Nick Sandmann
Former Covington Catholic High School Student Nicholas Sandmann speaks by video feed at the 2020 Republican National Convention, broadcast from Washington, DC, August 25, 2020.
A CNN analyst was ridiculed online after taking aim at Nicholas Sandmann, the high school student who sued the network for defamation over mangled coverage, following the youth's address at the Republican National Convention.

"I'm watching tonight because it's important. But I don't have to watch this snot nose entitled kid from Kentucky," tweeted CNN political analyst Joe Lockhart, referring to Sandmann's appearance at the RNC on Tuesday night.


The teen sued a number of mainstream media outlets last year over their coverage of an incident in the nation's capital in January 2019, where Sandmann and fellow Covington High School students had a standoff with Native American activist Nathan Phillips during a dispute with a group of protesters at the Lincoln Memorial.
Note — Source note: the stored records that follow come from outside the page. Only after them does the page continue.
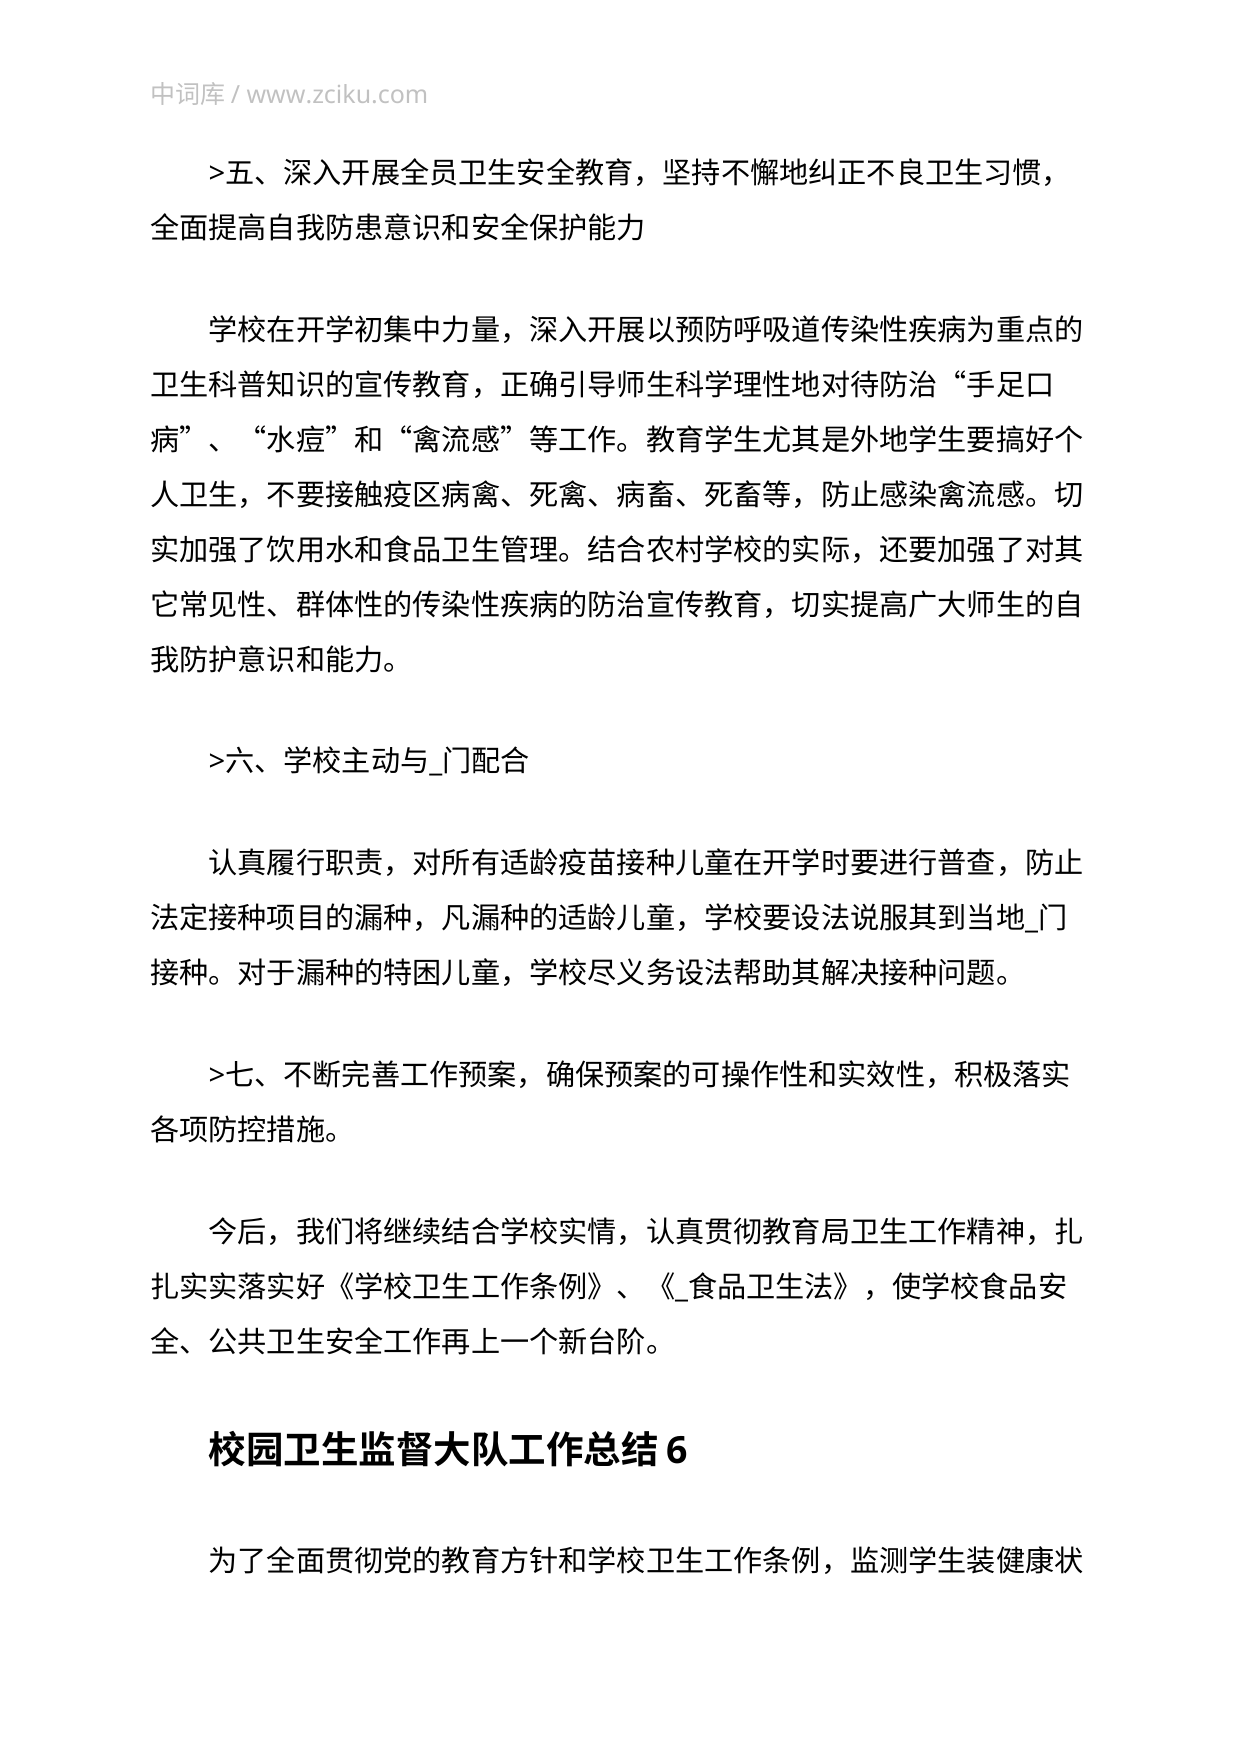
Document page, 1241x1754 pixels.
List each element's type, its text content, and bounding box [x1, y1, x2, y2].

text 校园卫生监督大队工作总结6 [150, 1420, 1090, 1474]
text 学校在开学初集中力量，深入开展以预防呼吸道传染性疾病为重点的卫生科普知识的宣传教育，正确引导师生科学理性地对待防治“手足口病”、“水痘”和“禽流感”等工作。教育学生尤其是外地学生要搞好个人卫生，不要接触疫区病禽、死禽、病畜、死畜等，防止感染禽流感。切实加强了饮用水和食品卫生管理。结合农村学校的实际，还要加强了对其它常见性、群体性的传染性疾病的防治宣传教育，切实提高广大师生的自我防护意识和能力。 [150, 307, 1090, 678]
text 认真履行职责，对所有适龄疫苗接种儿童在开学时要进行普查，防止法定接种项目的漏种，凡漏种的适龄儿童，学校要设法说服其到当地_门接种。对于漏种的特困儿童，学校尽义务设法帮助其解决接种问题。 [150, 840, 1090, 992]
text 今后，我们将继续结合学校实情，认真贯彻教育局卫生工作精神，扎扎实实落实好《学校卫生工作条例》、《_食品卫生法》，使学校食品安全、公共卫生安全工作再上一个新台阶。 [150, 1208, 1090, 1361]
text >五、深入开展全员卫生安全教育，坚持不懈地纠正不良卫生习惯，全面提高自我防患意识和安全保护能力 [150, 150, 1090, 247]
text >六、学校主动与_门配合 [150, 738, 1090, 780]
text >七、不断完善工作预案，确保预案的可操作性和实效性，积极落实各项防控措施。 [150, 1052, 1090, 1149]
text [150, 1538, 1090, 1580]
Sandman and his fellow students were waiting for a bus to take them home from an anti-abortion march when they were confronted by a group of Black Hebrew Israelite demonstrators, who hurled racial and homophobic slurs at them for nearly an hour. The boys then asked permission from their chaperon to chant to drown out the rival group, prompting Native American activists to start banging drums.

The short clip, aired by CNN and other mainstream media, did not show what preceded Sandman's stare-down with Phillips, while taking Phillips' claim at face value that the boys had blocked his path and refused to let him leave.

Media coverage put Sandmann front and center as the smirking face of 'white privilege', prompting a barrage of defamation suits. He has so far settled with CNN and the Washington Post for undisclosed amounts.

Given Sandmann's history with CNN, Lockhart's vitriol toward the teen was perhaps unsurprising, but netizens weighed in to mock the self-avowed analyst regardless, many reminding him of the network's settlement.

"Said 'snot nose kid from Kentucky' sued the network you work for - for $250 million. The network settled," Hill journalist Joe Concha shot back.




Another user observed that Lockhart had only proven Sandmann's point about 'cancel culture' and dishonest media, subjects which dominated the teen's RNC speech.

"I wouldn't be canceled. I fought back hard to expose the media for what they did to me and won a personal victory," Sandmann told the convention, saying he had survived a "media nightmare."